-- TRY IT --
Looking through the data below, work out how many lines have the word "drawn". Reply with that number only.

%%

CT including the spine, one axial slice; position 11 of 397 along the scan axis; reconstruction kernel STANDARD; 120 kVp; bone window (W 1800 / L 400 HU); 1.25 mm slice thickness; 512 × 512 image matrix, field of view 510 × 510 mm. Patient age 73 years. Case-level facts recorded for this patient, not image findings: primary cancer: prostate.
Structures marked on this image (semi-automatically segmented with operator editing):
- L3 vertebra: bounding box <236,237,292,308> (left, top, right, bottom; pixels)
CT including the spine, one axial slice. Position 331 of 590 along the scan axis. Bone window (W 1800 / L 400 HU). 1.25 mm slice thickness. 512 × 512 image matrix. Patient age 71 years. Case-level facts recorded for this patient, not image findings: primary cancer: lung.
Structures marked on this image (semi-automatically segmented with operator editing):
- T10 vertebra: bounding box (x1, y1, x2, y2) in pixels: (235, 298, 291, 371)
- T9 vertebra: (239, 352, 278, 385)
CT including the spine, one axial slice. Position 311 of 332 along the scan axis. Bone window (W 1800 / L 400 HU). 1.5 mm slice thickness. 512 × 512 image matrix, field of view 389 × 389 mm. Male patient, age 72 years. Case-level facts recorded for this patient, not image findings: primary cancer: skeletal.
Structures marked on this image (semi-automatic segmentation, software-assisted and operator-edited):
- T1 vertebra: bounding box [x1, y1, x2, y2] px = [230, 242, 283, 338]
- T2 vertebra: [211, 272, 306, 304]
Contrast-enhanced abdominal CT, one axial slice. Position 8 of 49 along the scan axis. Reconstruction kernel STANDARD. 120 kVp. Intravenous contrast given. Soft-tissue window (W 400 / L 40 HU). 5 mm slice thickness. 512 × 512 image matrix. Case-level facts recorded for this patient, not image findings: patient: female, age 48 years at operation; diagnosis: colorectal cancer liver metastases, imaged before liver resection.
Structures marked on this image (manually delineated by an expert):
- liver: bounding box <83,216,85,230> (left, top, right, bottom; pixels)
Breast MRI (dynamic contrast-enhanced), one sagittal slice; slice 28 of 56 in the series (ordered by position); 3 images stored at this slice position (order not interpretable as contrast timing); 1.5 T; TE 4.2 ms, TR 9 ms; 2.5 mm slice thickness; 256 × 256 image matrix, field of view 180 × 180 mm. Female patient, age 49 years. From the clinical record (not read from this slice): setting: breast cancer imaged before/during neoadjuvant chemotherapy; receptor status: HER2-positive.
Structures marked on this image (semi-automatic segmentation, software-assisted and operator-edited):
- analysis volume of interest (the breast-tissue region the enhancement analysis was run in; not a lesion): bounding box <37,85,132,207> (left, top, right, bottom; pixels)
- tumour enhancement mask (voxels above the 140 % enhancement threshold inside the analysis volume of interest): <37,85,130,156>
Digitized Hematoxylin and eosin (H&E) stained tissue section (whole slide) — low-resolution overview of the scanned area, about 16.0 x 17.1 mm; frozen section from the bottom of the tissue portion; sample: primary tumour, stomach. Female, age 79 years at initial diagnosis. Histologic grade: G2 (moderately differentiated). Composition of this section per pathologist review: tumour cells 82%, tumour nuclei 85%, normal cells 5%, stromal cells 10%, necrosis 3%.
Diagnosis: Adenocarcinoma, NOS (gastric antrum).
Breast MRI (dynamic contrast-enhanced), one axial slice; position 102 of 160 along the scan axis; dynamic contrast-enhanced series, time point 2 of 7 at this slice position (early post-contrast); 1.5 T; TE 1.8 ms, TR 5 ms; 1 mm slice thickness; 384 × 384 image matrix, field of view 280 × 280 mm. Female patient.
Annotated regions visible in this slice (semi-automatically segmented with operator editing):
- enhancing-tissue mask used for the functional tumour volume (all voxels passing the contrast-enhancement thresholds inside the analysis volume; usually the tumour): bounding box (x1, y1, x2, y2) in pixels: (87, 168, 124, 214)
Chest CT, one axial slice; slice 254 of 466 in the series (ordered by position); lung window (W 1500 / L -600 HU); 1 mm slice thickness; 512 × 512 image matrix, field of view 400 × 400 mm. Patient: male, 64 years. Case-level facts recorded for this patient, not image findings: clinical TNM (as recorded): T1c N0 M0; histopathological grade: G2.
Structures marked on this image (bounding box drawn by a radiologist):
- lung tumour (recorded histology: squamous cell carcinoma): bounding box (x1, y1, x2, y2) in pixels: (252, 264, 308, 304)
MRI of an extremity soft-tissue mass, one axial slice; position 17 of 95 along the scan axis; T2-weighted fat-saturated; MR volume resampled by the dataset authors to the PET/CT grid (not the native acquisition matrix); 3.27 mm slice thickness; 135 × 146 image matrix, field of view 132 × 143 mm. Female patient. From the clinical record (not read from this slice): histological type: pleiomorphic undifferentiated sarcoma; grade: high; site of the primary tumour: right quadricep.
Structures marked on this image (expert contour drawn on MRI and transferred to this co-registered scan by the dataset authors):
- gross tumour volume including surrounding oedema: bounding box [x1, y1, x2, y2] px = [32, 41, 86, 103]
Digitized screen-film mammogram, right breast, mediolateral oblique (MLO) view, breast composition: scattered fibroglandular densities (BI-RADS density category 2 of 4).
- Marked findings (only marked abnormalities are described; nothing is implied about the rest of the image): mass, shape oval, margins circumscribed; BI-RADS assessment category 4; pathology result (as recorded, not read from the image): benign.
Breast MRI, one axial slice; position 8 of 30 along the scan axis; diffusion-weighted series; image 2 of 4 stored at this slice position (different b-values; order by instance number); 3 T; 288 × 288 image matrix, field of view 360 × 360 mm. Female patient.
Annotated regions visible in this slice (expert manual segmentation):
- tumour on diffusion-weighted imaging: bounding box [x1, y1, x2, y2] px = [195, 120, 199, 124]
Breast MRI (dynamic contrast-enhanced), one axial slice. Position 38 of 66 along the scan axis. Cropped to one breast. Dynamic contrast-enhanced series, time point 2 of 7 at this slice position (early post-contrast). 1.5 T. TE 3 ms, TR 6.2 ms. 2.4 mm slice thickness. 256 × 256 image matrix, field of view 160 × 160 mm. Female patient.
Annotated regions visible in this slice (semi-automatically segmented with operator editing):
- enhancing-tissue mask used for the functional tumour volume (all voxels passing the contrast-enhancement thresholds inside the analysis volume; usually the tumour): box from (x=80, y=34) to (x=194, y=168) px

%%

-- EXERCISE OUTPUT --
2